*** Textauszug ***

Lemancolia
Gustave Courbet, Le Château de Chillon (détail), 1874, huile sur toile, 86 x 100 cm, Musée Gustave Courbet, Ornans, dépôt de la Ville d’Ornans
© Musée Gustave Courbet, Ornans, photo Pierre Guénat


Lemancolia

Künstlerischer Streifzug entlang des Genfersees

21. Juni bis 13. Oktober 2013

Der Genfersee, dem auch die Rolle der ersten erkennbaren Landschaft der Kunstgeschichte (Konrad Witz, Der wunderbare Fischzug, 1444) zugeschrieben wird, erlangte als Motiv über die Jahrhunderte hinweg einen aussergewöhnlichen Erfolg mit überraschenden Ausprägungen. Dieser weite, mitten in Europa und auf dem Weg nach Italien gelegene See eröffnet dem Reisenden zweierlei Sichtweisen: Von den umliegenden Höhen aus gesehen vermitteln die gut wahrnehmbare Erdkrümmung und die Verbindung von Wasser und Land den Eindruck einer «Weltlandschaft» (Turner, Hodler, Kokoschka, Duchamp). In diesem «Spiegel der Welt» wird zugleich ein «Spiegel des Menschen» sichtbar: Ab der Renaissance, besonders aber während der Romantik wird der Genfersee zum Spiegel der menschlichen Seele und somit zu einem unermesslichen Reservoir an Melancholie (Shelley, Corot, Courbet, Vallotton, Hergé, Godard). Weltspiegel und Seelenspiegel: Die Ausstellung, die als eine Art künstlerischer Streifzug durch eine einzigartige Landschaft konzipiert wurde, gliedert sich in diese beiden Facetten.

***

Aufgabe:
Beantworte kurz diese Fragen zum Text über die Ausstellung Lemancolia:
1. In welchem Zeitraum läuft die Ausstellung?
2. Welches Werk gilt als erste erkennbare Landschaft der Kunstgeschichte?
3. Wie groß ist das Bild von Gustave Courbet?

*** Entnommene Angaben ***

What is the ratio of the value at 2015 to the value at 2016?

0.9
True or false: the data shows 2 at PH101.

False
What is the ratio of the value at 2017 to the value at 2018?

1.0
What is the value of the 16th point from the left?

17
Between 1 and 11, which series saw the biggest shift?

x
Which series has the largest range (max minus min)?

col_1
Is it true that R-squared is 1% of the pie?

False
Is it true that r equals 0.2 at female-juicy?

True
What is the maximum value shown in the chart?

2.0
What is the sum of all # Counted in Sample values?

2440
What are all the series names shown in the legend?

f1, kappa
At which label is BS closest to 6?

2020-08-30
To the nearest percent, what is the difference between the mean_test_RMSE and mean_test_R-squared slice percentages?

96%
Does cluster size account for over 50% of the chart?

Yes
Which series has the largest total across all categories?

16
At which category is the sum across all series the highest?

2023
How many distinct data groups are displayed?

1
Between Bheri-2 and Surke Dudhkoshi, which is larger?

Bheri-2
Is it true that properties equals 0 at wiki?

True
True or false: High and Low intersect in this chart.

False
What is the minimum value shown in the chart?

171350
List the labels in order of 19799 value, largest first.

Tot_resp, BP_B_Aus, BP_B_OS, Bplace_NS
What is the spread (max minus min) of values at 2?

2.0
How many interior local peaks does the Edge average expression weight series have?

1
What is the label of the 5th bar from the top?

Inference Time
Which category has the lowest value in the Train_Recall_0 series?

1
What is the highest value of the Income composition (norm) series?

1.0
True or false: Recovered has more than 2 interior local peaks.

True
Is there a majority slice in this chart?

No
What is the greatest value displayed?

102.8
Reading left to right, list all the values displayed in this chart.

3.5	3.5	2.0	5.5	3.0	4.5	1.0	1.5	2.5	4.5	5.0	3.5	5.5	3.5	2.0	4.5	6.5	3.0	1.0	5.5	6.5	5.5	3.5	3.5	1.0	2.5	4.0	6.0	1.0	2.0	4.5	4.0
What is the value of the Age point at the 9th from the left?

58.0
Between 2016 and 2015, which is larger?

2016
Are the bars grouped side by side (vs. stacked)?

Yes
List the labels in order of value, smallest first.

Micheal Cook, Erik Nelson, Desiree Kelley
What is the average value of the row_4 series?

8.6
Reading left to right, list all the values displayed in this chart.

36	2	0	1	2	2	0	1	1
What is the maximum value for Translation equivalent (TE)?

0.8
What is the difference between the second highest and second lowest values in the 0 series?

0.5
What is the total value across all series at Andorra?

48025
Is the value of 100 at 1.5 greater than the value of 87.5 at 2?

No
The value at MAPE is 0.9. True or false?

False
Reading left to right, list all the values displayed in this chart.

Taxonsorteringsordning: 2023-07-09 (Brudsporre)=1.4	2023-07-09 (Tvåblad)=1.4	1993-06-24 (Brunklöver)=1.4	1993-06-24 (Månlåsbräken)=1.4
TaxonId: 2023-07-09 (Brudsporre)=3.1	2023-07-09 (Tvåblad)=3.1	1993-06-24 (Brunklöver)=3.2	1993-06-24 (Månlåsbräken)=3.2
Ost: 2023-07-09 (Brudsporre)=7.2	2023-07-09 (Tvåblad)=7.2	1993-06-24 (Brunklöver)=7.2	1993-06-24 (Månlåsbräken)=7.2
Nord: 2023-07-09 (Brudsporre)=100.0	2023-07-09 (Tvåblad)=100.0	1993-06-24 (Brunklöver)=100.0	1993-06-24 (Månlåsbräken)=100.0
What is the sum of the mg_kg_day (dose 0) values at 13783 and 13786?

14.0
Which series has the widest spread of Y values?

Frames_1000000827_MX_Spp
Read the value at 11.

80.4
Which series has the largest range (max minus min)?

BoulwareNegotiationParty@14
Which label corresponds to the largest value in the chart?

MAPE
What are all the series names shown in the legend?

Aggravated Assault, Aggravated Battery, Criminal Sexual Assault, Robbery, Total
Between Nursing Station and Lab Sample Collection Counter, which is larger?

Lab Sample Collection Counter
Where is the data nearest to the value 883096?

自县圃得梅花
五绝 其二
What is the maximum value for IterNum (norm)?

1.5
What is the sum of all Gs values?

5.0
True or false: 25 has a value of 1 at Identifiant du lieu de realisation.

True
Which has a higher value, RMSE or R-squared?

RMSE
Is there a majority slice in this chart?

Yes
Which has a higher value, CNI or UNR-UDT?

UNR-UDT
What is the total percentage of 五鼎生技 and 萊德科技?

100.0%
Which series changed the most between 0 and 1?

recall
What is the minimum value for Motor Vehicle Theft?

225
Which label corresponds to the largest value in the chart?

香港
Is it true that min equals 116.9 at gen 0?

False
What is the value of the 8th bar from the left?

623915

***

Lösung:
1. Vom 21. Juni bis 13. Oktober 2013.
2. Der wunderbare Fischzug von Konrad Witz aus dem Jahr 1444.
3. 86 x 100 cm.